学习文本:
在 UNIX 平台上，当某个进程终结之后，该进程需要被其父进程调用 wait，否则进程成为僵尸进程(Zombie)。所以，有必要对每个Process对象调用join()方法 (实际上等同于wait)。对于多线程来说，由于只有一个进程，所以不存在此必要性。
multiprocessing 提供了 threading 包中没有的 IPC ( 比如：Pipe 和 Queue )，效率上更高。应优先考虑 Pipe 和 Queue，避免使用 Lock / Event / Semaphore / Condition 等同步方式 (因为它们占据的不是用户进程的资源 )。
多进程应该避免共享资源。在多线程中，我们可以比较容易地共享资源，比如使用全局变量或者传递参数。在多进程情况下，由于每个进程有自己独立的内存空间，以上方法并不合适。此时我们可以通过 "共享内存" 和 "Manager 的方法" 来共享资源。但这样做提高了程序的复杂度，并因为同步的需要而降低了程序的效率。
Process.PID中保存有PID，如果进程还没有start()，则PID为None。

5.2 multiprocessing.Process

Process 类的构造方法：

__init__(self, group=None, target=None, name=None, args=(), kwargs={})
参数说明：
group：进程所属组。基本不用
target：表示调用对象。
args：表示调用对象的位置参数元组。
name：别名
kwargs：表示调用对象的字典。

利用 multiprocessing.Process 可以创建一个 Process 对象，该对象与 Thread对象的用法相同，拥有如下方法：

is_alive()

所给材料:
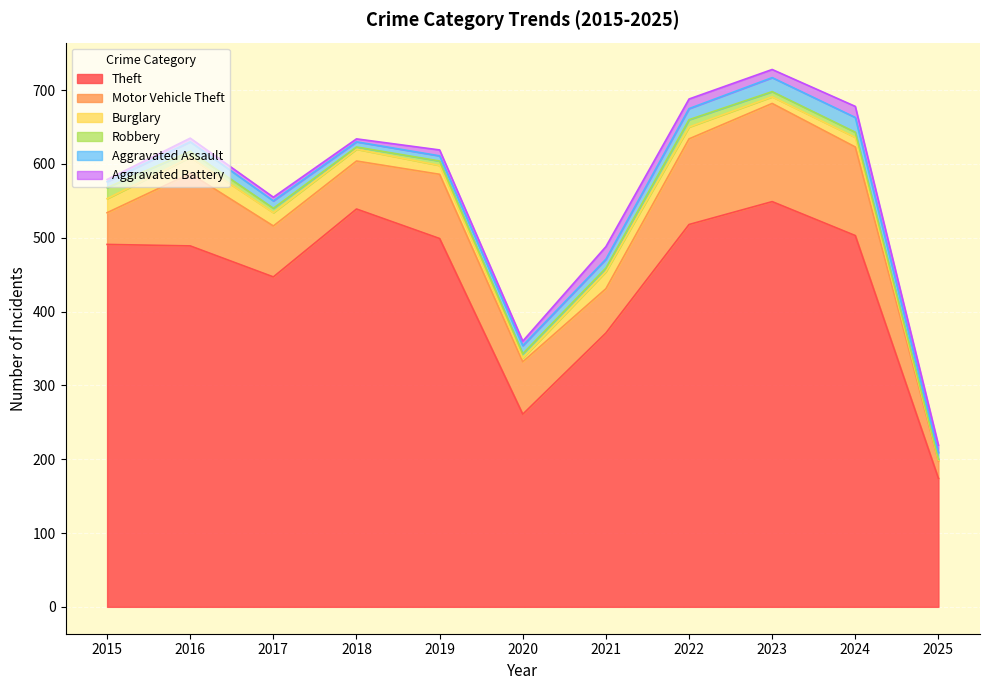

Which series ends up on top after the final intersection of Robbery and Aggravated Battery?

Aggravated Battery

任务要求: 请重写学习文本中以含有“multiprocessing 提供了 threading”的词语开头、到“args：表示调用对象的位置参数元组。”结束的那一段，并把其中的“Queue”改称“队列”，行吗？

参考答案:
multiprocessing 提供了 threading 包中没有的 IPC ( 比如：Pipe 和 队列 )，效率上更高。应优先考虑 Pipe 和 队列，避免使用 Lock / Event / Semaphore / Condition 等同步方式 (因为它们占据的不是用户进程的资源 )。
多进程应该避免共享资源。在多线程中，我们可以比较容易地共享资源，比如使用全局变量或者传递参数。在多进程情况下，由于每个进程有自己独立的内存空间，以上方法并不合适。此时我们可以通过 "共享内存" 和 "Manager 的方法" 来共享资源。但这样做提高了程序的复杂度，并因为同步的需要而降低了程序的效率。
Process.PID中保存有PID，如果进程还没有start()，则PID为None。

5.2 multiprocessing.Process

Process 类的构造方法：

__init__(self, group=None, target=None, name=None, args=(), kwargs={})
参数说明：
group：进程所属组。基本不用
target：表示调用对象。
args：表示调用对象的位置参数元组。